Equally impressive are the ornate Eastern Orthodox-style paintings, sculptures, stained glass and mosaics that decorate the church, all the legacy of Ioustinos.

Dressed in his priestly black robe and cap, and today walking with a cane, he painted everything.

His favorite, he says, is the one decorating the church’s dome depicting Jesus surrounded by his 12 disciples. He dedicated six months to painting the ceiling.

Born in the Greek island of Ikaria during the Italian occupation of the Dodecanese, Ioustinos studied gold and silversmithing, But his heart was elsewhere. Arriving in 1960 when Jordan controlled the West Bank, he originally settled in east Jerusalem followed by stints in Beit Jala – then an Arab-Christian town adjoining Bethlehem – and Tiberias.

Ioustinos was appointed to his present position under tragic circumstances. In November 1979, his predecessor, Archimandrite Philoumenos, was murdered inside the crypt housing the well by Asher Raby, a mentally ill resident of Tel Aviv. In 2009, 30 years after his martyrdom, Jerusalem’s Greek Orthodox Patriarch Theophilos III beatified Philoumenos.

While the murder was frightening, even tenser times lay ahead for Ioustinos.

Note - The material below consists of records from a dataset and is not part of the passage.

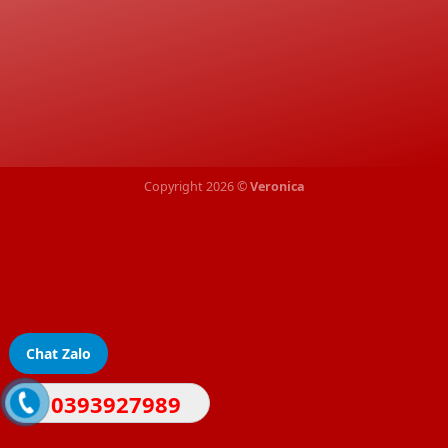
Chat Zalo
0393927989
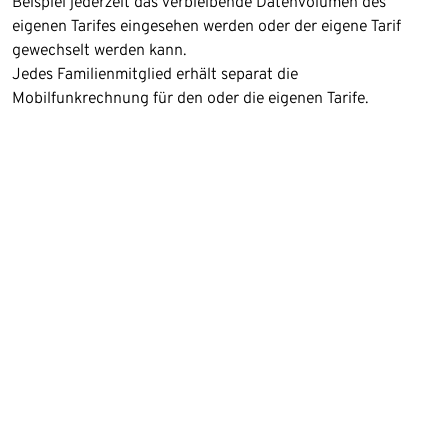
Beispiel jederzeit das verbleibende Datenvolumen des
eigenen Tarifes eingesehen werden oder der eigene Tarif
gewechselt werden kann.
Jedes Familienmitglied erhält separat die
Mobilfunkrechnung für den oder die eigenen Tarife.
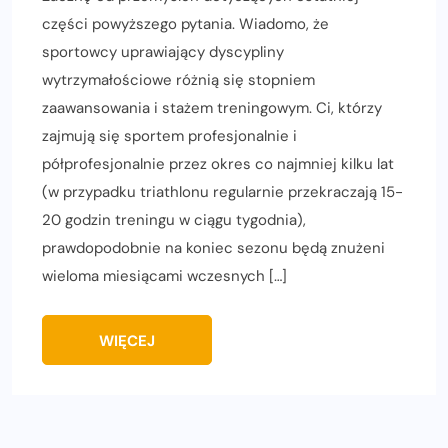
części powyższego pytania. Wiadomo, że
sportowcy uprawiający dyscypliny
wytrzymałościowe różnią się stopniem
zaawansowania i stażem treningowym. Ci, którzy
zajmują się sportem profesjonalnie i
półprofesjonalnie przez okres co najmniej kilku lat
(w przypadku triathlonu regularnie przekraczają 15-
20 godzin treningu w ciągu tygodnia),
prawdopodobnie na koniec sezonu będą znużeni
wieloma miesiącami wczesnych […]
WIĘCEJ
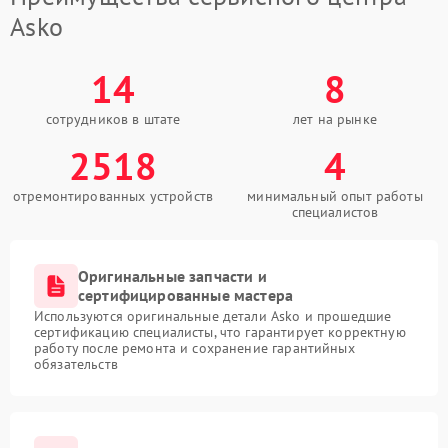
Asko
14
8
сотрудников в штате
лет на рынке
2518
4
отремонтированных устройств
минимальный опыт работы
специалистов
Оригинальные запчасти и
сертифицированные мастера
Используются оригинальные детали Asko и прошедшие
сертификацию специалисты, что гарантирует корректную
работу после ремонта и сохранение гарантийных
обязательств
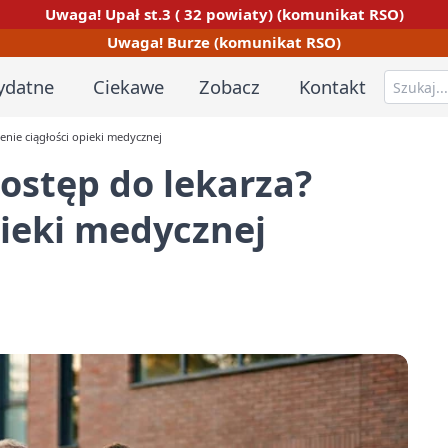
Uwaga! Upał st.3 ( 32 powiaty) (komunikat RSO)
Uwaga! Burze (komunikat RSO)
ydatne
Ciekawe
Zobacz
Kontakt
enie ciągłości opieki medycznej
dostęp do lekarza?
pieki medycznej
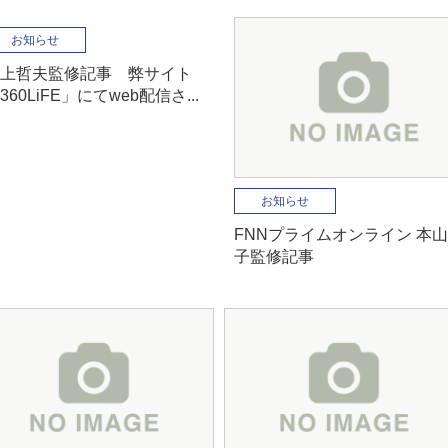
お知らせ
上哲夫監修記事 弊サイト
360LiFE」にてweb配信さ...
お知らせ
FNNプライムオンライン 本
子監修記事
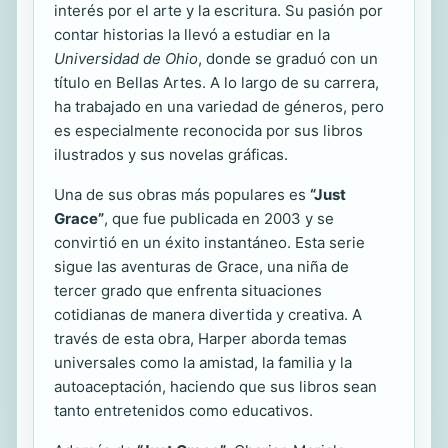
interés por el arte y la escritura. Su pasión por
contar historias la llevó a estudiar en la
Universidad de Ohio
, donde se graduó con un
título en Bellas Artes. A lo largo de su carrera,
ha trabajado en una variedad de géneros, pero
es especialmente reconocida por sus libros
ilustrados y sus novelas gráficas.
Una de sus obras más populares es
“Just
Grace”
, que fue publicada en 2003 y se
convirtió en un éxito instantáneo. Esta serie
sigue las aventuras de Grace, una niña de
tercer grado que enfrenta situaciones
cotidianas de manera divertida y creativa. A
través de esta obra, Harper aborda temas
universales como la amistad, la familia y la
autoaceptación, haciendo que sus libros sean
tanto entretenidos como educativos.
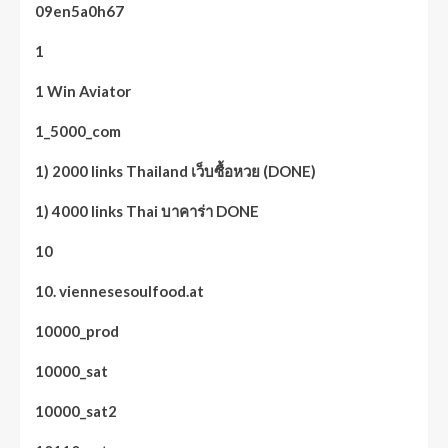
09en5a0h67
1
1 Win Aviator
1_5000_com
1) 2000 links Thailand เว็บซื้อหวย (DONE)
1) 4000 links Thai บาคาร่า DONE
10
10. viennesesoulfood.at
10000_prod
10000_sat
10000_sat2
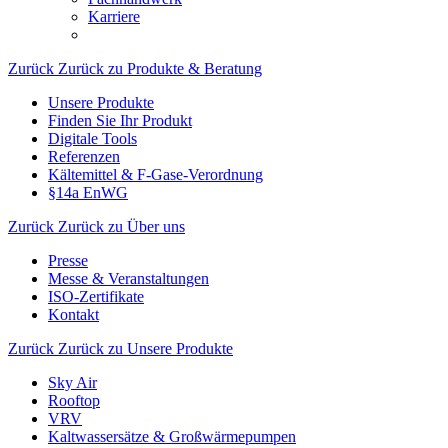
Karriere
Zurück
Zurück zu Produkte & Beratung
Unsere Produkte
Finden Sie Ihr Produkt
Digitale Tools
Referenzen
Kältemittel & F-Gase-Verordnung
§14a EnWG
Zurück
Zurück zu Über uns
Presse
Messe & Veranstaltungen
ISO-Zertifikate
Kontakt
Zurück
Zurück zu Unsere Produkte
Sky Air
Rooftop
VRV
Kaltwassersätze & Großwärmepumpen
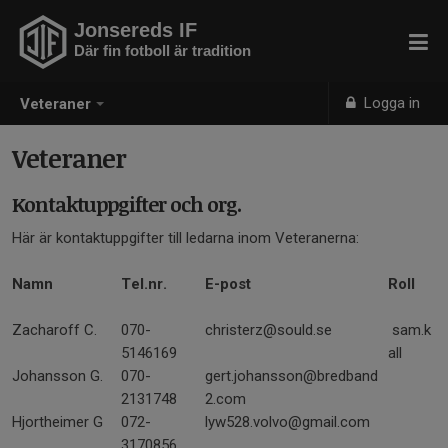
Jonsereds IF
Där fin fotboll är tradition
Logga in
Veteraner
Veteraner
Kontaktuppgifter och org.
Här är kontaktuppgifter till ledarna inom Veteranerna:
Namn
Tel.nr.
E-post
Roll
Zacharoff C.
070-
christerz@sould.se
sam.k
5146169
all
Johansson G.
070-
gert.johansson@bredband
2131748
2.com
Hjortheimer G
072-
lyw528.volvo@gmail.com
3170856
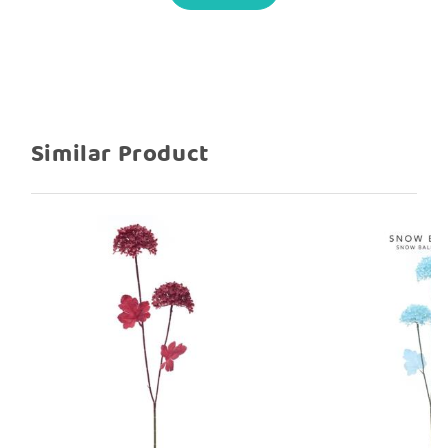
Lebar bunga 10 cm
Tinggi bunga 6 cm
Penampakan bunga cantik bulat seperti
snow / salju
Similar Product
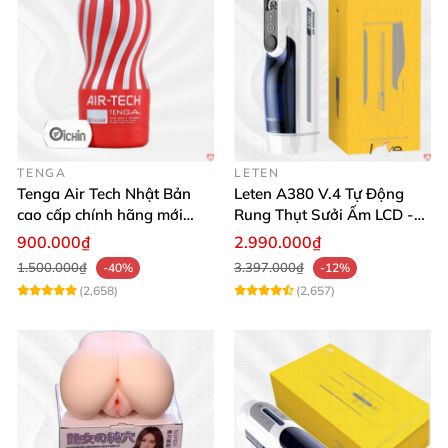
TENGA
LETEN
Tenga Air Tech Nhật Bản
Leten A380 V.4 Tự Động
cao cấp chính hãng mới
Rung Thụt Sưởi Ấm LCD -
seal giá tốt
Mua Ngay
900.000₫
2.990.000₫
1.500.000₫
3.397.000₫
-40%
-12%
(2,658)
(2,657)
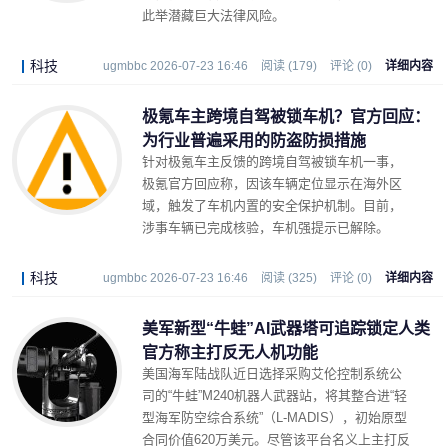
此举潜藏巨大法律风险。
科技
ugmbbc 2026-07-23 16:46
阅读 (179)
评论 (0)
详细内容
极氪车主跨境自驾被锁车机？官方回应：
为行业普遍采用的防盗防损措施
针对极氪车主反馈的跨境自驾被锁车机一事，
极氪官方回应称，因该车辆定位显示在海外区
域，触发了车机内置的安全保护机制。目前，
涉事车辆已完成核验，车机强提示已解除。
科技
ugmbbc 2026-07-23 16:46
阅读 (325)
评论 (0)
详细内容
美军新型“牛蛙”AI武器塔可追踪锁定人类
官方称主打反无人机功能
美国海军陆战队近日选择采购艾伦控制系统公
司的“牛蛙”M240机器人武器站，将其整合进“轻
型海军防空综合系统”（L-MADIS），初始原型
合同价值620万美元。尽管该平台名义上主打反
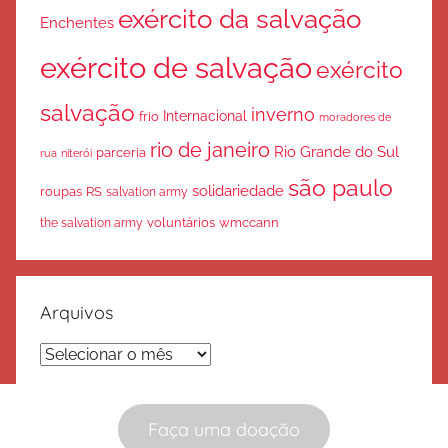
exército da salvação
Enchentes
exército de salvação
exército
salvação
inverno
Internacional
frio
moradores de
rio de janeiro
Rio Grande do Sul
parceria
rua
niterói
são paulo
solidariedade
roupas
RS
salvation army
voluntários
wmccann
the salvation army
Arquivos
Arquivos
Faça uma doação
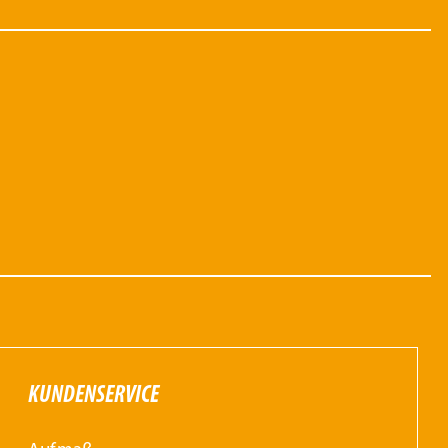
KUNDENSERVICE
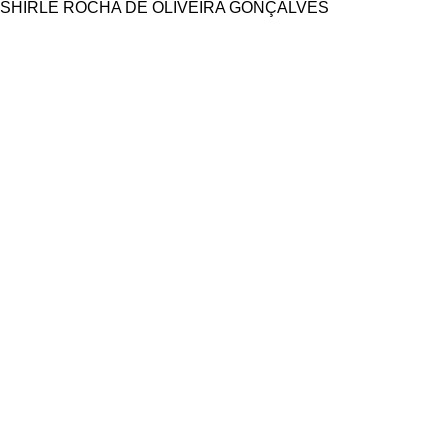
SHIRLE ROCHA DE OLIVEIRA GONÇALVES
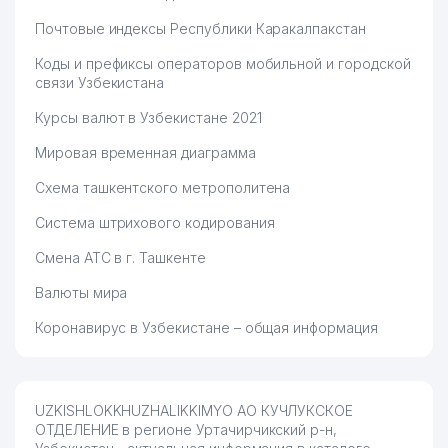
Почтовые индексы Республики Каракалпакстан
Коды и префиксы операторов мобильной и городской
связи Узбекистана
Курсы валют в Узбекистане 2021
Мировая временная диаграмма
Схема ташкентского метрополитена
Система штрихового кодирования
Смена АТС в г. Ташкенте
Валюты мира
Коронавирус в Узбекистане – общая информация
UZKISHLOKKHUZHALIKKIMYO АО КУЧЛУКСКОЕ
ОТДЕЛЕНИЕ в регионе Уртачирчикский р-н,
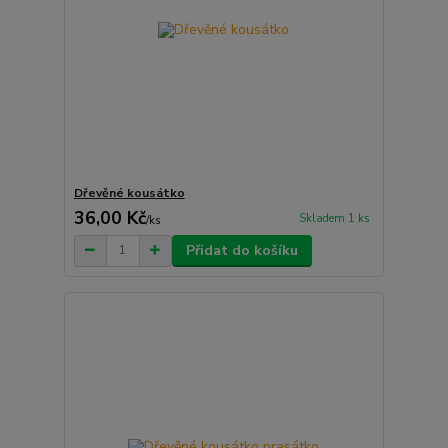
Dřevěné kousátko
36,00 Kč
Skladem 1 ks
/
ks
Přidat do košíku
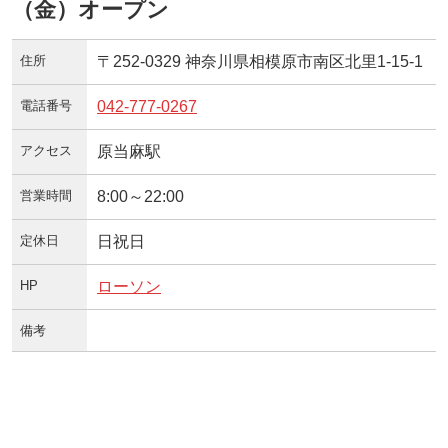
（金）オープン
住所
〒252-0329 神奈川県相模原市南区北里1‐15‐1
電話番号
042-777-0267
アクセス
原当麻駅
営業時間
8:00～22:00
定休日
日祝日
HP
ローソン
備考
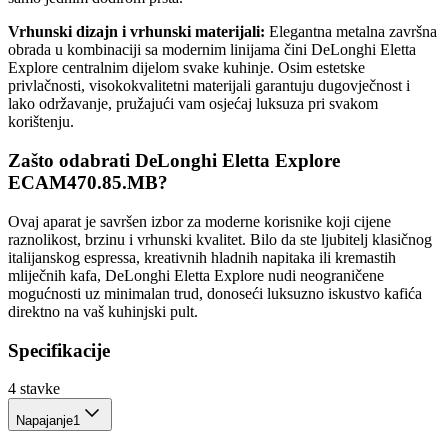
Vrhunski dizajn i vrhunski materijali:
Elegantna metalna završna
obrada u kombinaciji sa modernim linijama čini DeLonghi Eletta
Explore centralnim dijelom svake kuhinje. Osim estetske
privlačnosti, visokokvalitetni materijali garantuju dugovječnost i
lako održavanje, pružajući vam osjećaj luksuza pri svakom
korištenju.
Zašto odabrati DeLonghi Eletta Explore
ECAM470.85.MB?
Ovaj aparat je savršen izbor za moderne korisnike koji cijene
raznolikost, brzinu i vrhunski kvalitet. Bilo da ste ljubitelj klasičnog
italijanskog espressa, kreativnih hladnih napitaka ili kremastih
mliječnih kafa, DeLonghi Eletta Explore nudi neograničene
mogućnosti uz minimalan trud, donoseći luksuzno iskustvo kafića
direktno na vaš kuhinjski pult.
Specifikacije
4
stavke
Napajanje
1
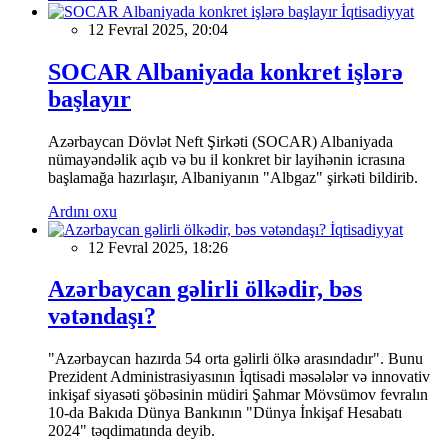
İqtisadiyyat
12 Fevral 2025, 20:04
SOCAR Albaniyada konkret işlərə
başlayır
Azərbaycan Dövlət Neft Şirkəti (SOCAR) Albaniyada
nümayəndəlik açıb və bu il konkret bir layihənin icrasına
başlamağa hazırlaşır, Albaniyanın "Albgaz" şirkəti bildirib.
Ardını oxu
İqtisadiyyat
12 Fevral 2025, 18:26
Azərbaycan gəlirli ölkədir, bəs
vətəndaşı?
"Azərbaycan hazırda 54 orta gəlirli ölkə arasındadır". Bunu
Prezident Administrasiyasının İqtisadi məsələlər və innovativ
inkişaf siyasəti şöbəsinin müdiri Şahmar Mövsümov fevralın
10-da Bakıda Dünya Bankının "Dünya İnkişaf Hesabatı
2024" təqdimatında deyib.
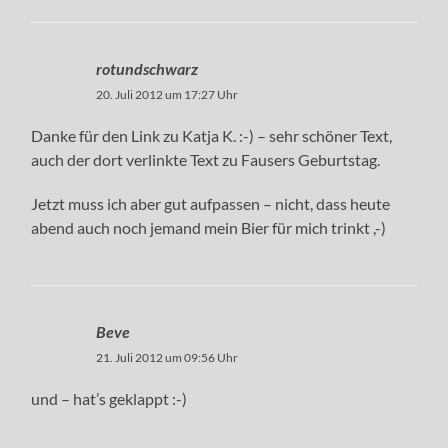
rotundschwarz
20. Juli 2012 um 17:27 Uhr
Danke für den Link zu Katja K. :-) – sehr schöner Text,
auch der dort verlinkte Text zu Fausers Geburtstag.
Jetzt muss ich aber gut aufpassen – nicht, dass heute
abend auch noch jemand mein Bier für mich trinkt ,-)
Beve
21. Juli 2012 um 09:56 Uhr
und – hat’s geklappt :-)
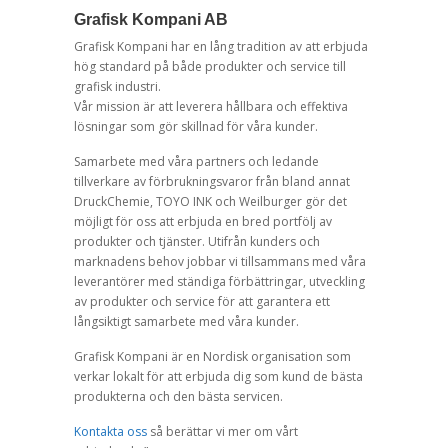
Grafisk Kompani AB
Grafisk Kompani har en lång tradition av att erbjuda
hög standard på både produkter och service till
grafisk industri.
Vår mission är att leverera hållbara och effektiva
lösningar som gör skillnad för våra kunder.
Samarbete med våra partners och ledande
tillverkare av förbrukningsvaror från bland annat
DruckChemie, TOYO INK och Weilburger gör det
möjligt för oss att erbjuda en bred portfölj av
produkter och tjänster. Utifrån kunders och
marknadens behov jobbar vi tillsammans med våra
leverantörer med ständiga förbättringar, utveckling
av produkter och service för att garantera ett
långsiktigt samarbete med våra kunder.
Grafisk Kompani är en Nordisk organisation som
verkar lokalt för att erbjuda dig som kund de bästa
produkterna och den bästa servicen.
Kontakta oss
så berättar vi mer om vårt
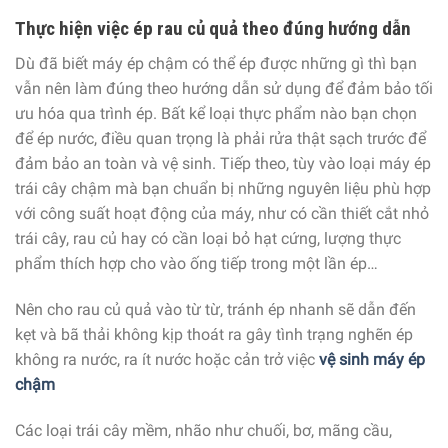
Thực hiện việc ép rau củ quả theo đúng hướng dẫn
Dù đã biết máy ép chậm có thể ép được những gì thì bạn
vẫn nên làm đúng theo hướng dẫn sử dụng để đảm bảo tối
ưu hóa qua trình ép. Bất kể loại thực phẩm nào bạn chọn
để ép nước, điều quan trọng là phải rửa thật sạch trước để
đảm bảo an toàn và vệ sinh. Tiếp theo, tùy vào loại máy ép
trái cây chậm mà bạn chuẩn bị những nguyên liệu phù hợp
với công suất hoạt động của máy, như có cần thiết cắt nhỏ
trái cây, rau củ hay có cần loại bỏ hạt cứng, lượng thực
phẩm thích hợp cho vào ống tiếp trong một lần ép…
Nên cho rau củ quả vào từ từ, tránh ép nhanh sẽ dẫn đến
kẹt và bã thải không kịp thoát ra gây tình trạng nghẽn ép
không ra nước, ra ít nước hoặc cản trở việc
vệ sinh máy ép
chậm
Các loại trái cây mềm, nhão như chuối, bơ, mãng cầu,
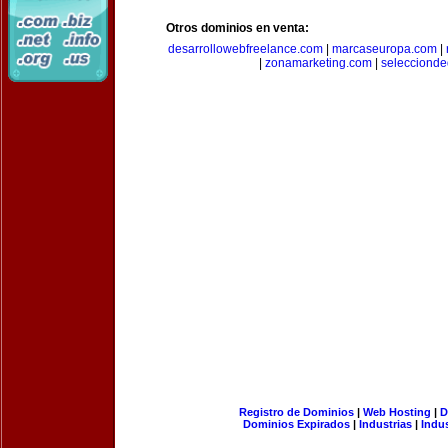
Otros dominios en venta:
desarrollowebfreelance.com
|
marcaseuropa.com
|
|
zonamarketing.com
|
selecciond
Registro de Dominios
|
Web Hosting
|
D
Dominios Expirados
|
Industrias
|
Indu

During the Second Intifada in the early 2000s, Nablus was the scene of frequent battles between IDF soldiers and Palestinian rioters. Many suicide bombers came from Nablus, and the IDF – which pulled out of the city in 1995 and handed over control to the Palestinian Authority – returned and imposed curfews and closures. Locked in his church, Ioustinos turned to painting to pass the time. He also dreamed of rebuilding the earthquake-damaged church, which was first erected in the Byzantine period 14 centuries earlier.

With the Second Intifada finally over and the Palestinians in control of the city under the Oslo Accords, Yasir Arafat – then the president of the Palestinian Authority – granted Ioustinos his long-sought building permit. Arafat offered to pay for the construction, but Ioustinos refused the funding so as to preserve his church’s independence.

“I didn’t take the money from him so there wouldn’t be problems in the future,” he says. “Why? Because this place belongs to three religions: Jews, Christians and Muslims.”

What of the various icons, mainly depicting mainly of Jesus, Mary, saints and angels in a style that Eastern Orthodox artists have followed for centuries?

“I can’t just do what I like,” Ioustinos explains, saying he is bound by the traditions of ecclesiastical art. “Michaelangelo made art, not icons. This is the life of the Greek Orthodox.”

On an exterior wall of the church, Ioustinos has made a mosaic depicting ­himself, placed next to a simply decorated grave that he prepared for himself 14 years ago.

But Ioustinos has a towering ambition to complete before he can retire to his well-deserved eternal rest.

“I really hope to get permission to build a church in Sebastia [north of Nablus], on the site where John the Baptist was beheaded. The area has been in the possession of Muslims for 240 years, and I bought it about 36 years ago. I ask the Lord, before closing my eyes, to give me permission to complete this church, the Church of John the Baptist.”

In the meantime, Ioustinos encourages tourists and pilgrims to come to Nablus.

“For 60 years I’ve been in a holy land,” he says. “All of the tourists who come to Israel and Palestine should come here. It’s a religious, archaeological and historical place. Everything is found here.” ■

The writer is a licensed tour guide who leads tours to the Nablus area. The city itself is in Area A. Entry is forbidden to Israeli citizens.